CAIRO (Reuters) - A mass trial of members of the outlawed Muslim Brotherhood began in Egypt on Saturday, but proceedings were abruptly cut short by the judge who said defense lawyers were being disruptive and “discussing politics”, a judicial source told Reuters.
Judge Saeed Youssef Mohamed would announce his ruling on Monday and requested the lawyers of the 545 defendants to submit their written defense within 24 hours, the source said, declining to be identified.
The charges against the group, on trial in the province of Southern Minya, include storming a police station, attacking persons and damaging public and private property.

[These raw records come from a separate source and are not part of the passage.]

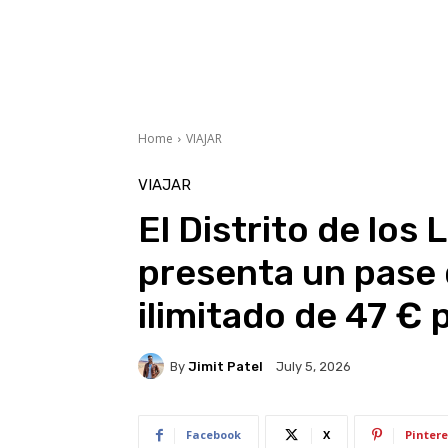
Home
VIAJAR
VIAJAR
El Distrito de los
presenta un pase 
ilimitado de 47 € 
By
Jimit Patel
July 5, 2026
Facebook
X
Pintere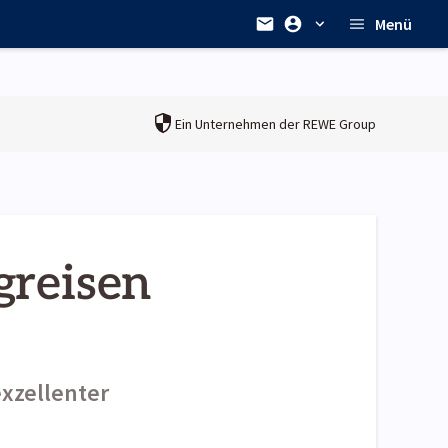
Menü
Ein Unternehmen der
REWE Group
greisen
xzellenter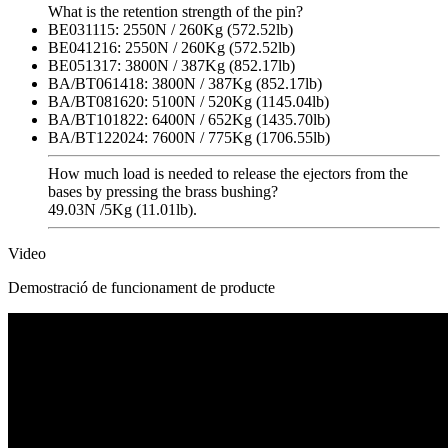
What is the retention strength of the pin?
BE031115: 2550N / 260Kg (572.52lb)
BE041216: 2550N / 260Kg (572.52lb)
BE051317: 3800N / 387Kg (852.17lb)
BA/BT061418: 3800N / 387Kg (852.17lb)
BA/BT081620: 5100N / 520Kg (1145.04lb)
BA/BT101822: 6400N / 652Kg (1435.70lb)
BA/BT122024: 7600N / 775Kg (1706.55lb)
How much load is needed to release the ejectors from the
bases by pressing the brass bushing?
49.03N /5Kg (11.01lb).
Video
Demostració de funcionament de producte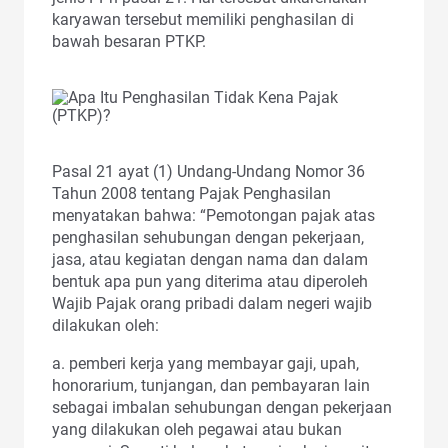
karyawan tersebut memiliki penghasilan di
bawah besaran PTKP.
Pasal 21 ayat (1) Undang-Undang Nomor 36
Tahun 2008 tentang Pajak Penghasilan
menyatakan bahwa: “Pemotongan pajak atas
penghasilan sehubungan dengan pekerjaan,
jasa, atau kegiatan dengan nama dan dalam
bentuk apa pun yang diterima atau diperoleh
Wajib Pajak orang pribadi dalam negeri wajib
dilakukan oleh:
a. pemberi kerja yang membayar gaji, upah,
honorarium, tunjangan, dan pembayaran lain
sebagai imbalan sehubungan dengan pekerjaan
yang dilakukan oleh pegawai atau bukan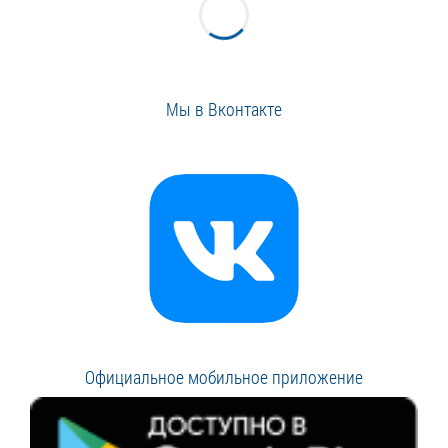
Мы в Вконтакте
Официальное мобильное приложение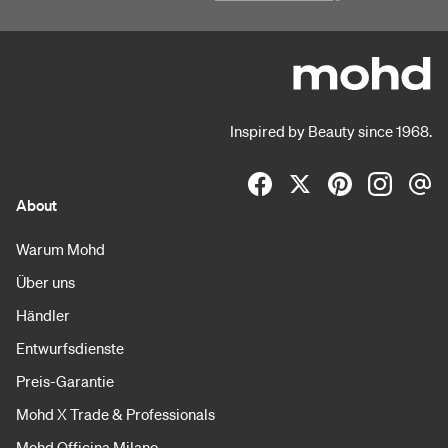
Inspired by Beauty since 1968.
About
Warum Mohd
Über uns
Händler
Entwurfsdienste
Preis-Garantie
Mohd X Trade & Professionals
Mohd Officina Milano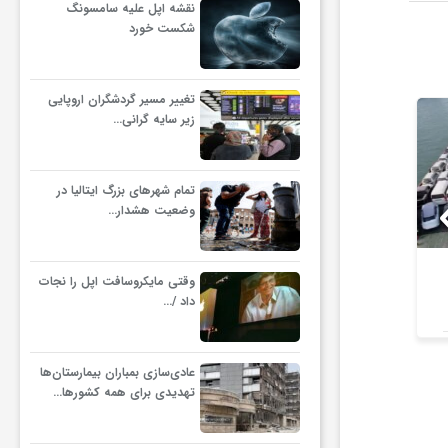
نقشه اپل علیه سامسونگ
شکست خورد
تغییر مسیر گردشگران اروپایی
زیر سایه گرانی…
تمام شهرهای بزرگ ایتالیا در
وضعیت هشدار…
افت 24 درصدی تولید خودرو
خودرو بی‌م
وقتی مایکروسافت اپل را نجات
در کشور
قیمت+ جد
داد /…
خ
عادی‌سازی بمباران بیمارستان‌ها
تهدیدی برای همه کشورها…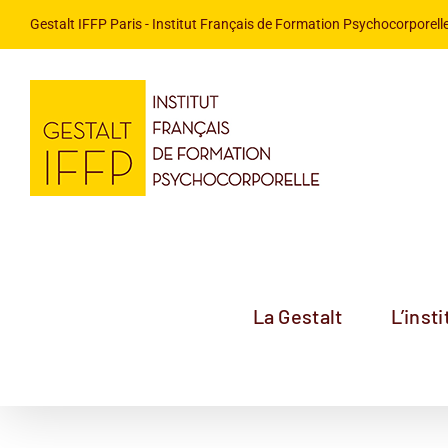
Passer
Gestalt IFFP Paris
- Institut Français de Formation Psychocorporelle
au
contenu
La Gestalt
L’insti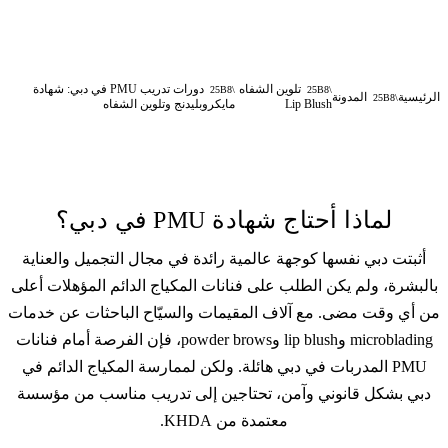
تلوين الشفاه
دورات تدريب PMU في دبي: شهادة
الرئيسية
المدونة
Lip Blush
مايكروبليدنج وتلوين الشفاه
لماذا أحتاج شهادة PMU في دبي؟
أثبتت دبي نفسها كوجهة عالمية رائدة في مجال التجميل والعناية
بالبشرة، ولم يكن الطلب على فنانات المكياج الدائم المؤهلات أعلى
من أي وقت مضى. مع آلاف المقيمات والسيّاح الباحثات عن خدمات
microblading
و
lip blush
و
powder brows
، فإن الفرصة أمام فنانات
PMU المدربات في دبي هائلة. ولكن لممارسة المكياج الدائم في
دبي بشكل قانوني وآمن، تحتاجين إلى تدريب مناسب من مؤسسة
معتمدة من KHDA.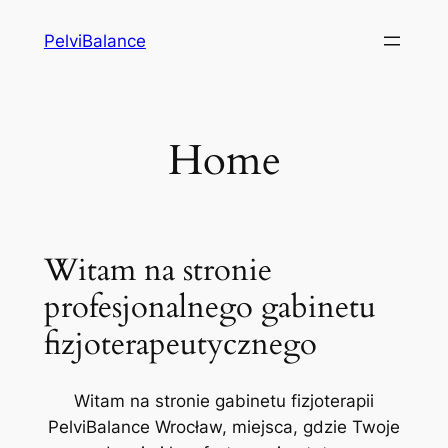
Przejdź
PelviBalance
do
treści
Home
Witam na stronie
profesjonalnego gabinetu
fizjoterapeutycznego
Witam na stronie gabinetu fizjoterapii
PelviBalance Wrocław, miejsca, gdzie Twoje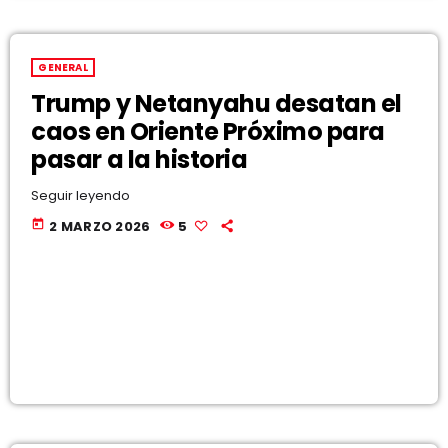
GENERAL
Trump y Netanyahu desatan el
caos en Oriente Próximo para
pasar a la historia
Seguir leyendo
today
2 MARZO 2026
5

Only 123 of the defendants were present, the rest being either released, out on bail or on the run. Most were arrested during clashes which erupted in Minya after the forced dispersal of two Muslim Brotherhood protest camps in Cairo on August 14.

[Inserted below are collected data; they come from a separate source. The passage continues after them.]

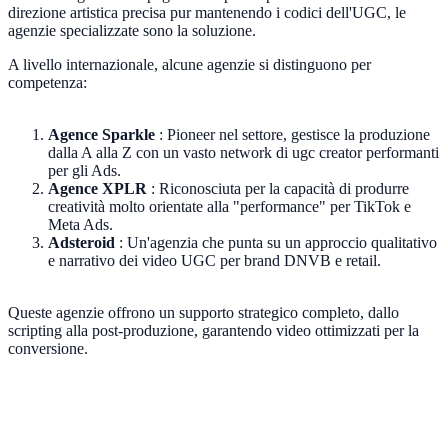
direzione artistica precisa pur mantenendo i codici dell'UGC, le
agenzie specializzate sono la soluzione.
A livello internazionale, alcune agenzie si distinguono per
competenza:
Agence Sparkle
: Pioneer nel settore, gestisce la produzione
dalla A alla Z con un vasto network di ugc creator performanti
per gli Ads.
Agence XPLR
: Riconosciuta per la capacità di produrre
creatività molto orientate alla "performance" per TikTok e
Meta Ads.
Adsteroid
: Un'agenzia che punta su un approccio qualitativo
e narrativo dei video UGC per brand DNVB e retail.
Queste agenzie offrono un supporto strategico completo, dallo
scripting alla post-produzione, garantendo video ottimizzati per la
conversione.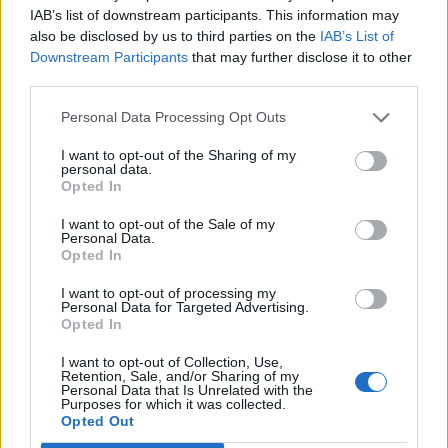
IAB’s list of downstream participants. This information may
also be disclosed by us to third parties on the
IAB’s List of
Downstream Participants
that may further disclose it to other
third parties.
Personal Data Processing Opt Outs
I want to opt-out of the Sharing of my
personal data.
Opted In
I want to opt-out of the Sale of my
Personal Data.
Opted In
I want to opt-out of processing my
Personal Data for Targeted Advertising.
Opted In
I want to opt-out of Collection, Use,
Retention, Sale, and/or Sharing of my
Personal Data that Is Unrelated with the
Purposes for which it was collected.
Opted Out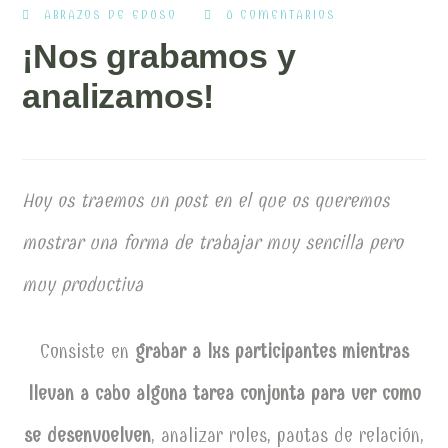
ABRAZOS DE EDUSO
0 COMENTARIOS
¡Nos grabamos y
analizamos!
Hoy os traemos un post en el que os queremos
mostrar una forma de trabajar muy sencilla pero
muy productiva
Consiste en
grabar a lxs participantes mientras
llevan a cabo alguna tarea conjunta para ver como
se desenvuelven
, analizar roles, pautas de relación,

Tarek Fouda, head of the lawyer’s syndicate in Minya said that the presiding judge had “veered away from all legal norms and that he breached the rights of the defense”.
Fouda said he would submit a report on what had occurred at Saturday’s hearing to Egypt’s Justice Minister.
Hundreds died when security forces cleared the Cairo camps, where protesters had been calling for the reinstatement of former President Mohamed Mursi, ousted by the army in July. The events sparked violent protests all over Egypt.
Shortly after the army takeover, the authorities labeled the Muslim Brotherhood a “terrorist” organization and thousands of its members have since been arrested.
Their trials have become an almost daily occurrence in Egypt, in groups of varying sizes. Mass trials are unusual, although this is the first of two scheduled in one week.
Muslim Brotherhood leader Mohamed Badie, in just one of several cases against him, will stand trial with 682 others on Tuesday, accused of incitement to kill.
The army, prompted by mass protests, overthrew Mursi after only one year in office. Army chief, Field Marshal Abdel Fattah el-Sisi announced a political roadmap that should lead to democratic transition.
Sisi is widely expected to run and win presidential elections that are due to take place this year.